[Data excerpts]
╔══

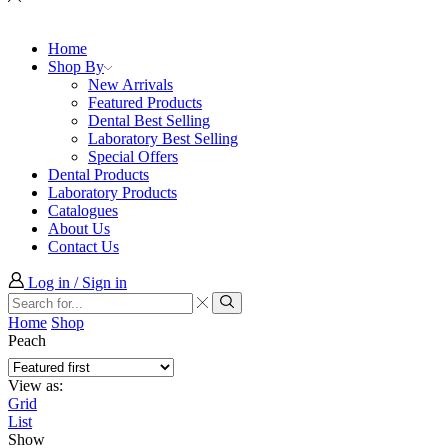
Home
Shop By
New Arrivals
Featured Products
Dental Best Selling
Laboratory Best Selling
Special Offers
Dental Products
Laboratory Products
Catalogues
About Us
Contact Us
Log in / Sign in
Search
input
Search
Home
Shop
Peach
View as:
Grid
List
Show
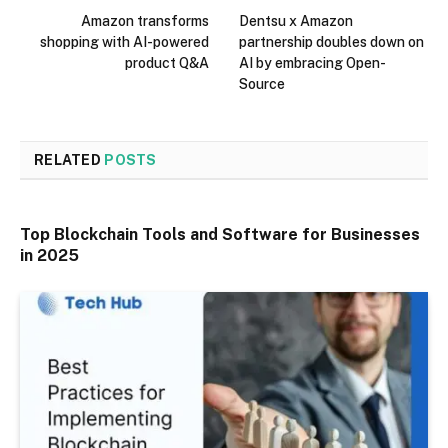
Amazon transforms
Dentsu x Amazon
shopping with AI-powered
partnership doubles down on
product Q&A
AI by embracing Open-
Source
RELATED
POSTS
Top Blockchain Tools and Software for Businesses
in 2025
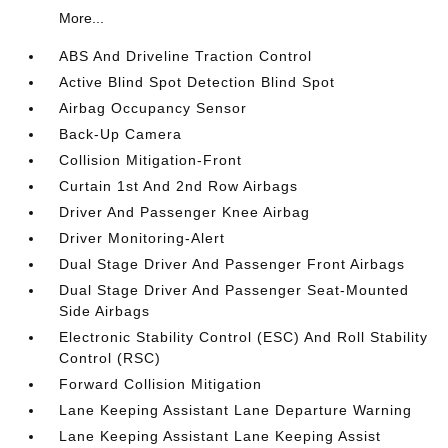
More...
ABS And Driveline Traction Control
Active Blind Spot Detection Blind Spot
Airbag Occupancy Sensor
Back-Up Camera
Collision Mitigation-Front
Curtain 1st And 2nd Row Airbags
Driver And Passenger Knee Airbag
Driver Monitoring-Alert
Dual Stage Driver And Passenger Front Airbags
Dual Stage Driver And Passenger Seat-Mounted
Side Airbags
Electronic Stability Control (ESC) And Roll Stability
Control (RSC)
Forward Collision Mitigation
Lane Keeping Assistant Lane Departure Warning
Lane Keeping Assistant Lane Keeping Assist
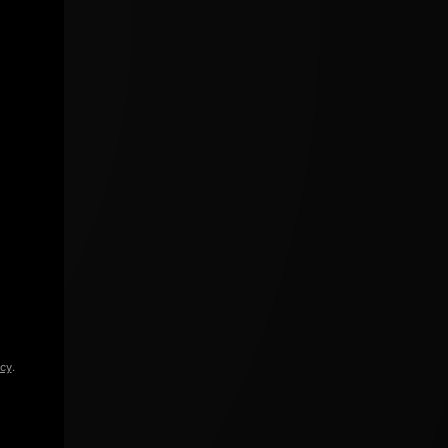
icy
.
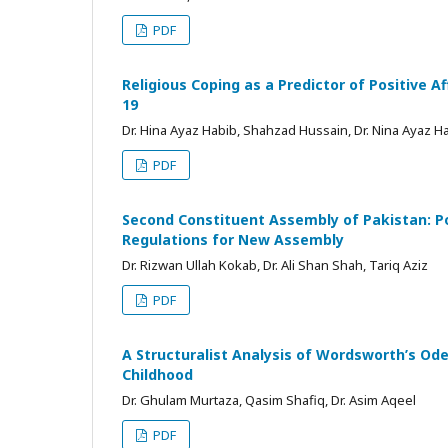
PDF
Religious Coping as a Predictor of Positive A
19
Dr. Hina Ayaz Habib, Shahzad Hussain, Dr. Nina Ayaz H
PDF
Second Constituent Assembly of Pakistan: Pol
Regulations for New Assembly
Dr. Rizwan Ullah Kokab, Dr. Ali Shan Shah, Tariq Aziz
PDF
A Structuralist Analysis of Wordsworth’s Ode
Childhood
Dr. Ghulam Murtaza, Qasim Shafiq, Dr. Asim Aqeel
PDF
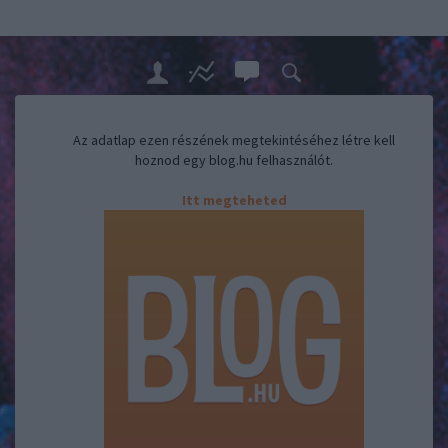
Az adatlap ezen részének megtekintéséhez létre kell
hoznod egy blog.hu felhasználót.
Itt megteheted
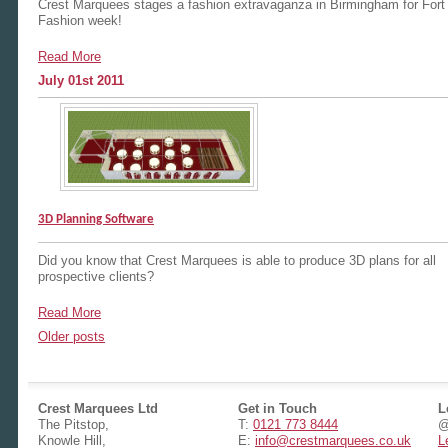
Crest Marquees stages a fashion extravaganza in Birmingham for Fort
Fashion week!
Read More
July 01st 2011
3D Planning Software
Did you know that Crest Marquees is able to produce 3D plans for all
prospective clients?
Read More
Posts
Older posts
navigation
Crest Marquees Ltd
Get in Touch
L
The Pitstop,
T:
0121 773 8444
@
Knowle Hill,
E:
info@crestmarquees.co.uk
L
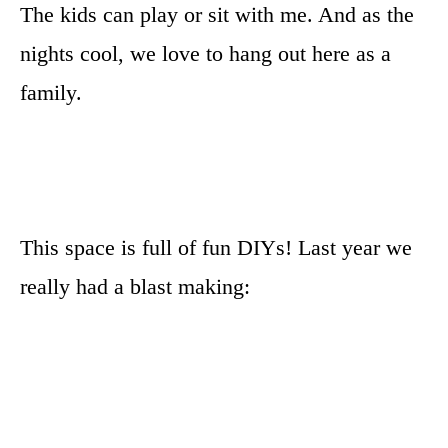
The kids can play or sit with me. And as the
nights cool, we love to hang out here as a
family.
This space is full of fun DIYs! Last year we
really had a blast making:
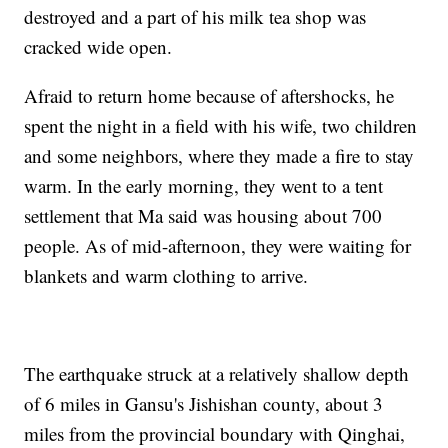
destroyed and a part of his milk tea shop was
cracked wide open.
Afraid to return home because of aftershocks, he
spent the night in a field with his wife, two children
and some neighbors, where they made a fire to stay
warm. In the early morning, they went to a tent
settlement that Ma said was housing about 700
people. As of mid-afternoon, they were waiting for
blankets and warm clothing to arrive.
The earthquake struck at a relatively shallow depth
of 6 miles in Gansu's Jishishan county, about 3
miles from the provincial boundary with Qinghai,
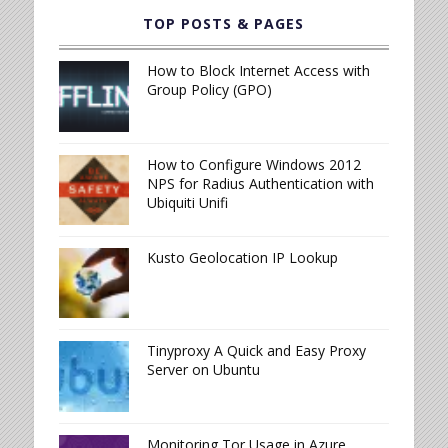
TOP POSTS & PAGES
How to Block Internet Access with
Group Policy (GPO)
How to Configure Windows 2012
NPS for Radius Authentication with
Ubiquiti Unifi
Kusto Geolocation IP Lookup
Tinyproxy A Quick and Easy Proxy
Server on Ubuntu
Monitoring Tor Usage in Azure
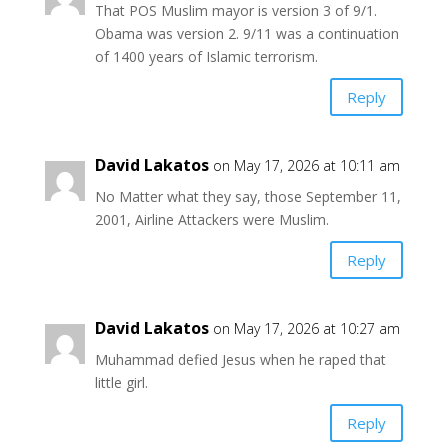
That POS Muslim mayor is version 3 of 9/1.
Obama was version 2. 9/11 was a continuation
of 1400 years of Islamic terrorism.
Reply
David Lakatos
on May 17, 2026 at 10:11 am
No Matter what they say, those September 11,
2001, Airline Attackers were Muslim.
Reply
David Lakatos
on May 17, 2026 at 10:27 am
Muhammad defied Jesus when he raped that
little girl.
Reply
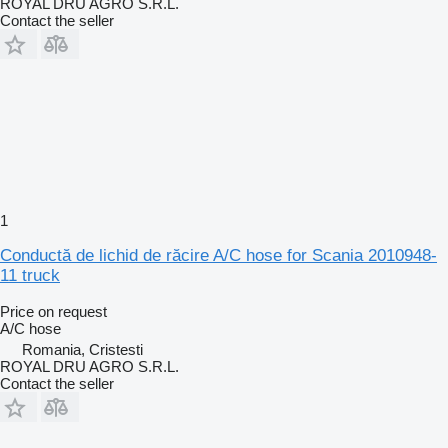
ROYAL DRU AGRO S.R.L.
Contact the seller
1
Conductă de lichid de răcire A/C hose for Scania 2010948-
11 truck
Price on request
A/C hose
Romania, Cristesti
ROYAL DRU AGRO S.R.L.
Contact the seller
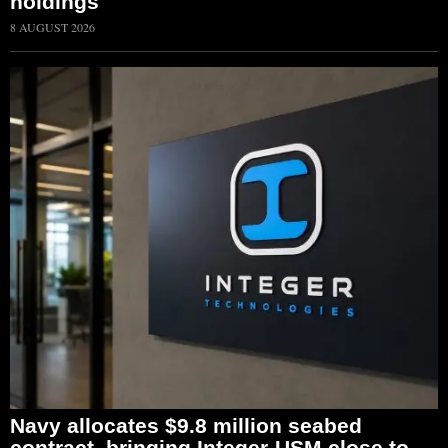
holdings
8 AUGUST 2026
Navy allocates $9.8 million seabed
contract, bringing Integer-USM close to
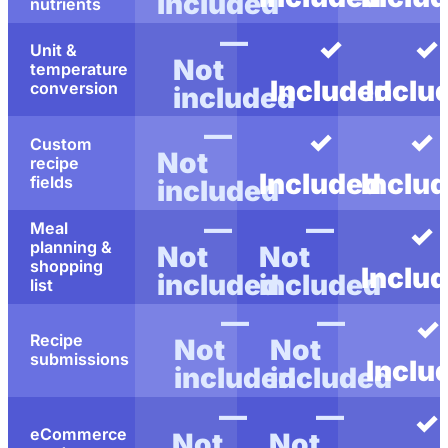
included
nutrients
—
✓
✓
Unit &
Not
temperature
Included
Inclu
conversion
included
—
✓
✓
Custom
Not
recipe
Included
Inclu
fields
included
—
—
Meal
✓
planning &
Not
Not
shopping
Inclu
included
included
list
—
—
✓
Recipe
Not
Not
submissions
Inclu
included
included
—
—
✓
eCommerce
Not
Not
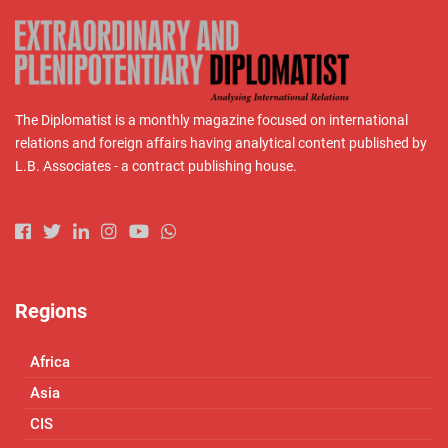
The Diplomatist is a monthly magazine focused on international
relations and foreign affairs having analytical content published by
L.B. Associates - a contract publishing house.
Regions
Africa
Asia
CIS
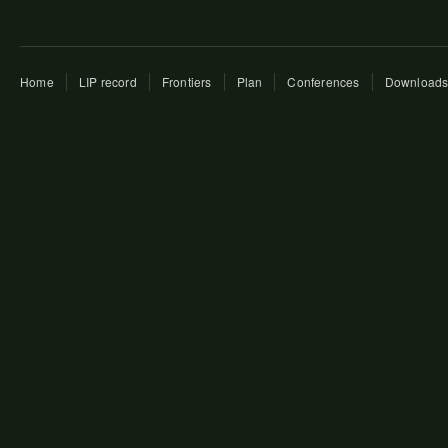
Home
LIP record
Frontiers
Plan
Conferences
Download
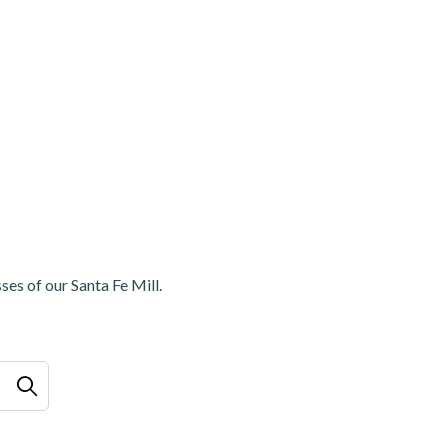
ses of our Santa Fe Mill.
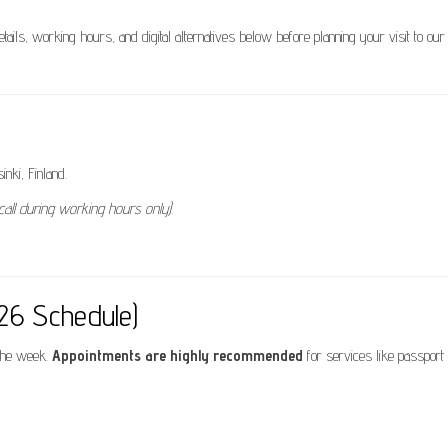
details, working hours, and digital alternatives below before planning your visit to our
nki, Finland.
call during working hours only)
.
026 Schedule)
 the week.
Appointments are highly recommended
for services like passport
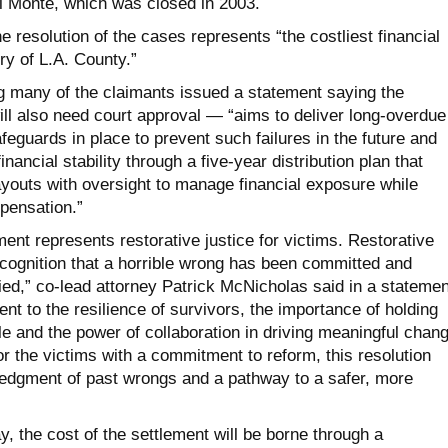
El Monte, which was closed in 2003.
he resolution of the cases represents “the costliest financial
ry of L.A. County.”
g many of the claimants issued a statement saying the
ll also need court approval — “aims to deliver long-overdue
afeguards in place to prevent such failures in the future and
nancial stability through a five-year distribution plan that
ayouts with oversight to manage financial exposure while
mpensation.”
ent represents restorative justice for victims. Restorative
recognition that a horrible wrong has been committed and
ied,” co-lead attorney Patrick McNicholas said in a statemen
ent to the resilience of survivors, the importance of holding
le and the power of collaboration in driving meaningful chang
or the victims with a commitment to reform, this resolution
edgment of past wrongs and a pathway to a safer, more
, the cost of the settlement will be borne through a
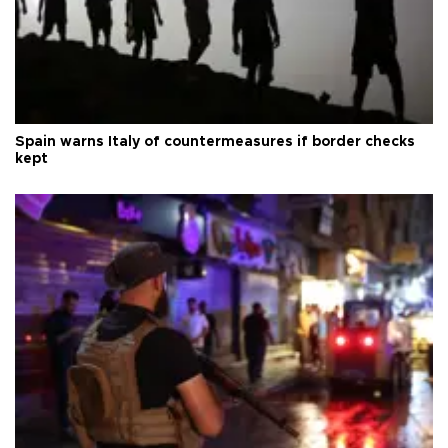
Spain warns Italy of countermeasures if border checks
kept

╚══

### Aim of the exercise
Give the records above again in full and exactly, but exclude every picture.

### Result below
Home
Shop By
New Arrivals
Featured Products
Dental Best Selling
Laboratory Best Selling
Special Offers
Dental Products
Laboratory Products
Catalogues
About Us
Contact Us
Log in / Sign in
Search
input
Search
Home
Shop
Peach
View as:
Grid
List
Show
Amazon transforms
Dentsu x Amazon
shopping with AI-powered
partnership doubles down on
product Q&A
AI by embracing Open-
Source
RELATED
POSTS
Top Blockchain Tools and Software for Businesses
in 2025
More...
ABS And Driveline Traction Control
Active Blind Spot Detection Blind Spot
Airbag Occupancy Sensor
Back-Up Camera
Collision Mitigation-Front
Curtain 1st And 2nd Row Airbags
Driver And Passenger Knee Airbag
Driver Monitoring-Alert
Dual Stage Driver And Passenger Front Airbags
Dual Stage Driver And Passenger Seat-Mounted
Side Airbags
Electronic Stability Control (ESC) And Roll Stability
Control (RSC)
Forward Collision Mitigation
Lane Keeping Assistant Lane Departure Warning
Lane Keeping Assistant Lane Keeping Assist
icy
.
PDF
Religious Coping as a Predictor of Positive A
19
Dr. Hina Ayaz Habib, Shahzad Hussain, Dr. Nina Ayaz H
PDF
Second Constituent Assembly of Pakistan: Pol
Regulations for New Assembly
Dr. Rizwan Ullah Kokab, Dr. Ali Shan Shah, Tariq Aziz
PDF
A Structuralist Analysis of Wordsworth’s Ode
Childhood
Dr. Ghulam Murtaza, Qasim Shafiq, Dr. Asim Aqeel
PDF
Az adatlap ezen részének megtekintéséhez létre kell
hoznod egy blog.hu felhasználót.
Itt megteheted
Crest Marquees stages a fashion extravaganza in Birmingham for Fort
Fashion week!
Read More
July 01st 2011
3D Planning Software
Did you know that Crest Marquees is able to produce 3D plans for all
prospective clients?
Read More
Posts
Older posts
navigation
Crest Marquees Ltd
Get in Touch
L
The Pitstop,
T:
0121 773 8444
@
Knowle Hill,
E:
info@crestmarquees.co.uk
L
The kids can play or sit with me. And as the
nights cool, we love to hang out here as a
family.
This space is full of fun DIYs! Last year we
really had a blast making:
destroyed and a part of his milk tea shop was
cracked wide open.
Afraid to return home because of aftershocks, he
spent the night in a field with his wife, two children
and some neighbors, where they made a fire to stay
warm. In the early morning, they went to a tent
settlement that Ma said was housing about 700
people. As of mid-afternoon, they were waiting for
blankets and warm clothing to arrive.
The earthquake struck at a relatively shallow depth
of 6 miles in Gansu's Jishishan county, about 3
miles from the provincial boundary with Qinghai,
TOP POSTS & PAGES
How to Block Internet Access with
Group Policy (GPO)
How to Configure Windows 2012
NPS for Radius Authentication with
Ubiquiti Unifi
Kusto Geolocation IP Lookup
Tinyproxy A Quick and Easy Proxy
Server on Ubuntu
Monitoring Tor Usage in Azure
That POS Muslim mayor is version 3 of 9/1.
Obama was version 2. 9/11 was a continuation
of 1400 years of Islamic terrorism.
Reply
David Lakatos
on May 17, 2026 at 10:11 am
No Matter what they say, those September 11,
2001, Airline Attackers were Muslim.
Reply
David Lakatos
on May 17, 2026 at 10:27 am
Muhammad defied Jesus when he raped that
little girl.
Reply
ROYAL DRU AGRO S.R.L.
Contact the seller
1
Conductă de lichid de răcire A/C hose for Scania 2010948-
11 truck
Price on request
A/C hose
Romania, Cristesti
ROYAL DRU AGRO S.R.L.
Contact the seller
holdings
8 AUGUST 2026
Navy allocates $9.8 million seabed
contract, bringing Integer-USM close to
included
nutrients
—
✓
✓
Unit &
Not
temperature
Included
Inclu
conversion
included
—
✓
✓
Custom
Not
recipe
Included
Inclu
fields
included
—
—
Meal
✓
planning &
Not
Not
shopping
Inclu
included
included
list
—
—
✓
Recipe
Not
Not
submissions
Inclu
included
included
—
—
✓
eCommerce
Not
Not
The Diplomatist is a monthly magazine focused on international
relations and foreign affairs having analytical content published by
L.B. Associates - a contract publishing house.
Regions
Africa
Asia
CIS
Home
LIP record
Frontiers
Plan
Conferences
Download
ses of our Santa Fe Mill.
details, working hours, and digital alternatives below before planning your visit to our
nki, Finland.
call during working hours only)
.
026 Schedule)
 the week.
Appointments are highly recommended
for services like passport
El Monte, which was closed in 2003.
he resolution of the cases represents “the costliest financial
ry of L.A. County.”
g many of the claimants issued a statement saying the
ll also need court approval — “aims to deliver long-overdue
afeguards in place to prevent such failures in the future and
nancial stability through a five-year distribution plan that
ayouts with oversight to manage financial exposure while
mpensation.”
ent represents restorative justice for victims. Restorative
recognition that a horrible wrong has been committed and
ied,” co-lead attorney Patrick McNicholas said in a statemen
ent to the resilience of survivors, the importance of holding
le and the power of collaboration in driving meaningful chang
or the victims with a commitment to reform, this resolution
edgment of past wrongs and a pathway to a safer, more
, the cost of the settlement will be borne through a
Spain warns Italy of countermeasures if border checks
kept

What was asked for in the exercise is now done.